New Models - MG ZT

MG ZT Expansion: MG Rover Australia is set to expand the MG ZT model range with the addition of the supercharged ZT220S.

Expansion: MG Rover Australia is set to expand the MG ZT model range with the addition of the supercharged ZT220S.

Local ingenuity adds diversity to the MG ZT sports sedan range

WHILE the rumbling rear-wheel drive MG ZT260 is rightfully the kingpin act, the British sports specialist has actually updated its entire ZT range, and it goes on sale in Australia in September.

Put the V8 to one side and what you get is a logical – if minor – refresh, a rationalisation of the local range by importer MG Rover Australia and the introduction of a unique model with plenty of Down Under ingenuity.

But back to basics first. The ZT is fundamentally a hot version of the Rover 75, until now offered here only as a normally aspirated 2.5-litre V6, albeit in two different specification levels and with the choice of sedan and estate bodyshapes.

But MGRA has now deleted the “+” equipment level, while the ZT-T estate model has also gone the way of the dodo.

It’s not all simplification of course. Apart from the V8 (on which you can find a separate story within the ‘New Models’ section of GoAuto), MGRA has also introduced a supercharged version of ZT, labeled the ZT220S.

This is a local project, done in co-operation with West Australian-based Australian Automotive Components through its Sprintex brand. There’s a 20 per cent power and torque boost over the standard model.

In raw figures that means a power output of 165kW at 6400rpm and a peak torque rating of 288Nm at 4100rpm from the Rover Group 2.5-litre V6.

The base ZT190 produces 140kW at 6500rpm and 245Nm at 4000rpm. The auto version, the ZT180, produces 133kW at 6500rpm and 240Nm at 4000rpm. Both manual and auto versions of the 220 have identical ratings.

An interesting thing about “S” is that while it is under consideration by headquarters in the UK, there’s a lot of work to be done before the factory will sign off on it. But MGRA is confident enough in the quality of its product to stand by it with a full warranty.

There’s been some styling tweaks performed by esteemed stylist Peter Stevens and his crew

Certainly, it’s not like the factory hasn’t looked at force induction itself in the past, lashing up a twin turbo V6 as an experiment a couple of years ago.
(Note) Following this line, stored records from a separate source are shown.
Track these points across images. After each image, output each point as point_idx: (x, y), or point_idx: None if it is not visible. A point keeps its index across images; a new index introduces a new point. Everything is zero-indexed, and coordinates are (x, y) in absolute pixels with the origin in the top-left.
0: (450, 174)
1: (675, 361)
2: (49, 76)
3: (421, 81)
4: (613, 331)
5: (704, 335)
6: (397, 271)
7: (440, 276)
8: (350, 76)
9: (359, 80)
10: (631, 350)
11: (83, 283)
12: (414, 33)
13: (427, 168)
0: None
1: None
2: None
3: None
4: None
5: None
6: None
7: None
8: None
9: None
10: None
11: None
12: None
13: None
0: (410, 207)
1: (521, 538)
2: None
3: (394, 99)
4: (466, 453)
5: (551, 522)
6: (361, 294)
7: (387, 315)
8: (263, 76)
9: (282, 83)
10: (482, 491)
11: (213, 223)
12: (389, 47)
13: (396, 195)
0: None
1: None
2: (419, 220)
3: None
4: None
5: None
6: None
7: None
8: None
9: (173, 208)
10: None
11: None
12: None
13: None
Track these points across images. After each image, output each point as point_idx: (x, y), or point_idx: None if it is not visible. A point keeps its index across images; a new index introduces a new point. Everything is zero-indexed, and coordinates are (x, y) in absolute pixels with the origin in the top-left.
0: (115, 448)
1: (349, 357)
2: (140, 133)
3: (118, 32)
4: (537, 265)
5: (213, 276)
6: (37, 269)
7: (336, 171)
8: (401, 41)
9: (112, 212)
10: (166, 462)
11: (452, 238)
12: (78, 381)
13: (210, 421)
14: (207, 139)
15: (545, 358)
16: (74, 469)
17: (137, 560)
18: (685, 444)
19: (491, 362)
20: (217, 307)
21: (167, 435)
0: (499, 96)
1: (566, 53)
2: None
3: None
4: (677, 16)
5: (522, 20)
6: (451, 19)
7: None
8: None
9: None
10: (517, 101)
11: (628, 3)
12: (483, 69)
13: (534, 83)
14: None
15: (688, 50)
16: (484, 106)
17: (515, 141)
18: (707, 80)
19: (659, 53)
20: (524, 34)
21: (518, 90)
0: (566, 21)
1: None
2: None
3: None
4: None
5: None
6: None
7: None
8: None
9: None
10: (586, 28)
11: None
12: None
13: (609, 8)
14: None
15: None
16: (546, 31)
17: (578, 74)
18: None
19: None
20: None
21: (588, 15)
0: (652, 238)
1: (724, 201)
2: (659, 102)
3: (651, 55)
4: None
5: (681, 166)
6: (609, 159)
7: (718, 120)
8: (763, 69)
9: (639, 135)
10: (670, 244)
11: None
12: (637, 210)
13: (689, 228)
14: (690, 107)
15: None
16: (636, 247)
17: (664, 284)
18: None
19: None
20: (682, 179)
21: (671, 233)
The supercharger though, shapes as a simpler solution for this style of engine.

Pricing is up across the board for ZT. The ZT190 manual rises $3000 to $59,990 and the ZT180 automatic $4000 to $60,990. For the Sprintex tuning kit add $9900. The manual only ZT260 is $89,990.

But there’s been a boost to standard equipment to make up for that, now including leather seats, CD stacker, MP3 compatible sound system, power-adjust front seats, dual-zone automatic air-conditioning and trip computer.

There’s also been some styling tweaks performed by esteemed stylist Peter Stevens and his crew.

Changes include a face inspired by the SV supercar, incorporating a more prominent MG family radiator grille, updated alloy wheel designs, halogen projector units and a revised lip spoiler on the boot.

Inside there are new seat bolsters, new instrumentation and backlighting, a revised dashboard and console texture finish, and improved rear legroom with reprofiled seat cushions and squabs.

Mechanically, the factory’s focus has been on the chassis, easing the suspension settings a little to offer more travel in an effort to take the edge off the ride firmness.

MG ZT pricing
MG ZT190 $59,990
MG ZT180 (a) $60,000
MG ZT220S $69,890
MG ZT220S (a) $70,890
MG ZT260 $89,990


WITH only a brief period in the ZT220S, it is difficult to draw firm conclusions, particularly as the car available on the launch program was the old model, with the firmer suspension setting.

But on the relatively smooth roads the car was sampled in the Hunter Valley, it hardly proved to be an issue. Yes, the car rode firm, but it was not uncomfortable. In fact the raw edge would appeal to some people.

The same can be said about the supercharger for that matter.

The standard ZT KV6 is an earnest if slightly hoarse trier which impresses for its honesty, but not a huge amount more. It’s not a real sports engine in the way, say, a Honda V-Tec engine is.

But add the supercharger and there’s a whole new character and urgency injected. It’s a logical stepping stone in terms of both price and performance between ZT190 and ZT260.

It’s not overwhelming, but it is quick. Capable of whistling (and I do mean whistle. It’s a noise that’s constantly with you) up to reasonable speeds very quickly. For traffic cut and thrust and overtaking ability it’s a big leap ahead of the normally-aspirated car.

For the record, MGRA claims the ZT220S manual will reach 100km/h from a standing start in approximately 7.1 seconds. Feels like it too.

This is a quality front-wheel drive chassis so the extra power and torque don’t seem to have too many impacts on the drive experience. There isn’t much evidence of torque steer or wheelspin, although it can be provoked.

Like we said, a hard car to fully assess in 20 minutes, but certainly one that shows promise.